The key optimization: we copy quantized blocks byte-for-byte. Dequantization happens at inference time in the GEMM kernel.

def copy_bytes_stream(f_in, src_pos, nbytes, w_out, chunk=1MB):
    """Stream copy without loading entire tensor into memory"""
    f_in.seek(src_pos)
    remaining = nbytes
    while remaining > 0:
        buf = f_in.read(min(remaining, chunk))
        w_out.write(buf)
        remaining -= len(buf)

Complete Data Flow Example

Let's trace a single weight tensor through the entire pipeline:

Checksumming

After writing all data, we compute a SHA-256 checksum over the payload (everything after the 128-byte header). This catches corruption during download or storage.

Code: Checksum with HashingWriter

class HashingWriter:
    """Wraps file writes to compute running SHA-256"""
    def __init__(self, f):
        self._f = f
        self._h = hashlib.sha256()
        self.bytes_written = 0

    def write(self, data):
        self._f.write(data)
        self._h.update(data)
        self.bytes_written += len(data)

    def digest(self):
        return self._h.digest()  # 32 bytes

# Usage:
with open(output_path, "w+b") as f:
    f.write(b"\x00" * 128)  # Placeholder header
    w = HashingWriter(f)

    # ... write all tensor data through w ...

    checksum = w.digest()

    # Go back and fill in header
    f.seek(0)
    f.write(b"BUMPWGT3")
    # ... write other fields ...
    f.seek(0x40)
    f.write(checksum)  # 32 bytes at offset 0x40

Validation Checklist

The converter validates many conditions before writing:

Shape Validation

Q4_K tensors must have ne0 % 256 == 0
embed_dim must be divisible by num_heads
K/V dimensions must match GQA ratios
MLP gate/up must have same dtype

Required Tensors

token_embd.weight (embeddings)
output_norm.weight (final norm)
All per-layer attention tensors (q/k/v/o)
All per-layer MLP tensors (gate/up/down)

Output Files

The converter produces two files:

File	Purpose
`weights.bump`	Binary weight data (header + dtype table + tensors)
`config.json`	HuggingFace-compatible model config (for tooling)

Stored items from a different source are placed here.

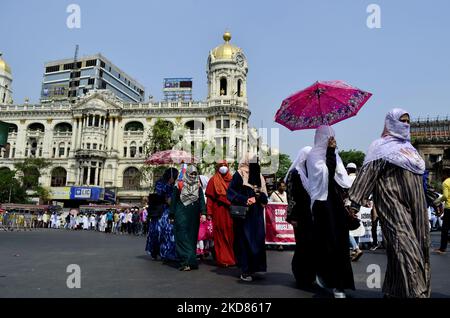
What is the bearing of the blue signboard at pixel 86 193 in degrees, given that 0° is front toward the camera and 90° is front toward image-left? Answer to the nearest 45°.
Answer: approximately 0°

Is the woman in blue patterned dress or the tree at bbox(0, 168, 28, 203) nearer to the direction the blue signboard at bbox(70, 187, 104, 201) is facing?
the woman in blue patterned dress

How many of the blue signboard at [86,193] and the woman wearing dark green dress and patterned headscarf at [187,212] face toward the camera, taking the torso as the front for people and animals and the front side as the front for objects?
2

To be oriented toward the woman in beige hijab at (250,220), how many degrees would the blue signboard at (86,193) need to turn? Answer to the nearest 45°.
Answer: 0° — it already faces them

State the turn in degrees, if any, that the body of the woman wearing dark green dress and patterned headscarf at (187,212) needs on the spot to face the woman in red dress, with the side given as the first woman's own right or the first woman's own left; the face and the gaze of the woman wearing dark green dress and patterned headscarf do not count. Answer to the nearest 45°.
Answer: approximately 90° to the first woman's own left
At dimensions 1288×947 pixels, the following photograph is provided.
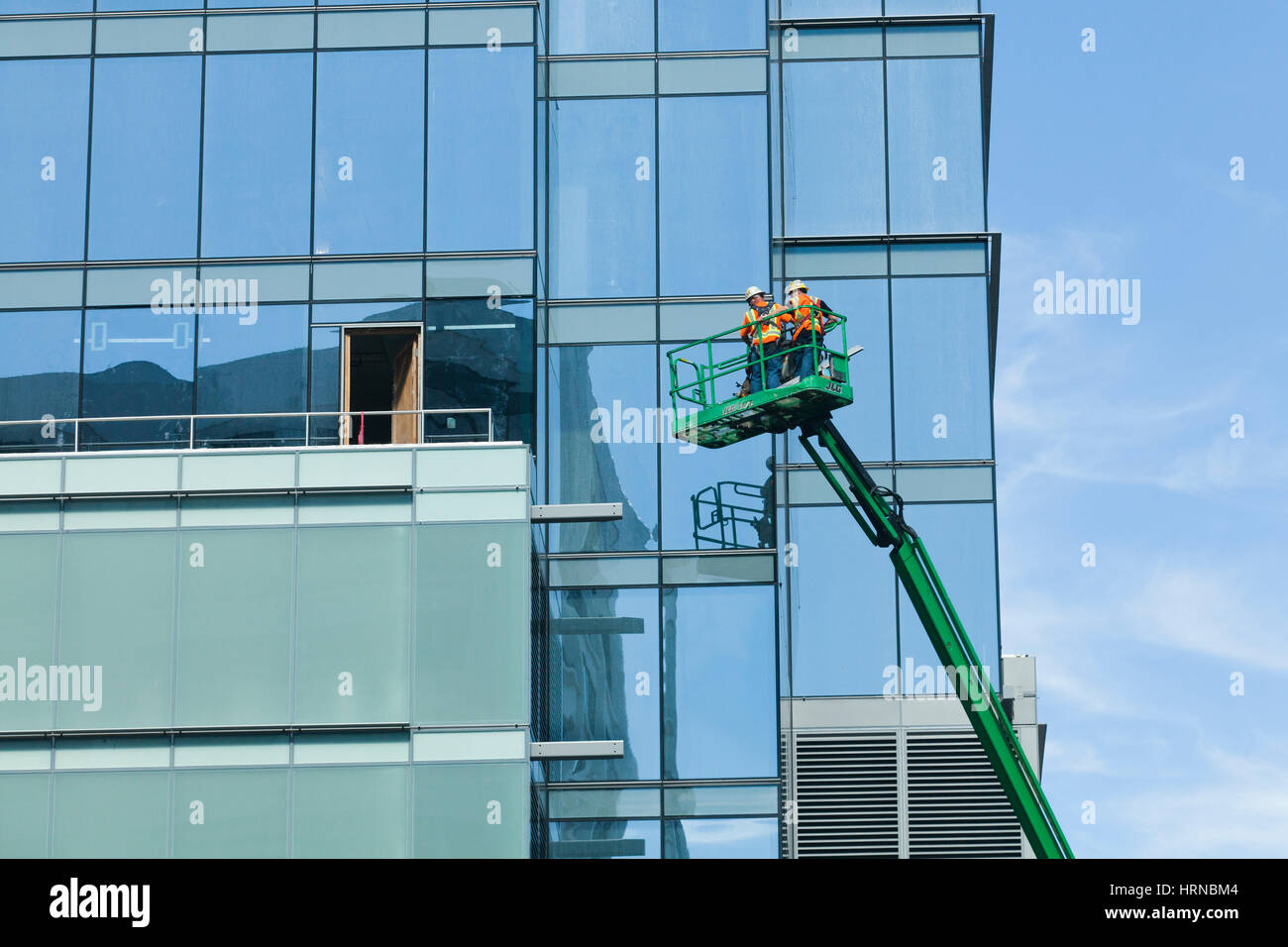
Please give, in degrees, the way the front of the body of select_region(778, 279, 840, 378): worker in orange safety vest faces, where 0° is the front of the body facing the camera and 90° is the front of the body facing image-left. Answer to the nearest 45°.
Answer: approximately 135°

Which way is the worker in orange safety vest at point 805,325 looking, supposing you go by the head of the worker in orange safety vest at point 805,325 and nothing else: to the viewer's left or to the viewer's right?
to the viewer's left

Example config.json Output

{
  "architectures": ["LlamaForCausalLM"],
  "model_type": "llama",
  "num_hidden_layers": 36,
  "hidden_size": 3584,
  "intermediate_size": 18944,
  "num_attention_heads": 28,
  "num_key_value_heads": 4,
  "vocab_size": 151936,
  "max_position_embeddings": 32768,
  "rms_norm_eps": 1e-06,
  "rope_theta": 1000000.0
}

Summary

✅

Key Insight: The GGUF→Bump conversion is a layout transformation, not a dequantization. Quantized blocks are copied byte-for-byte. The only conversions are:

Norm gammas: FP16/BF16 → FP32 (for kernel compatibility)
Attention weights: Flat → Head-packed (for aligned access)
Biases: Generate zeros (GGUF models typically have no bias)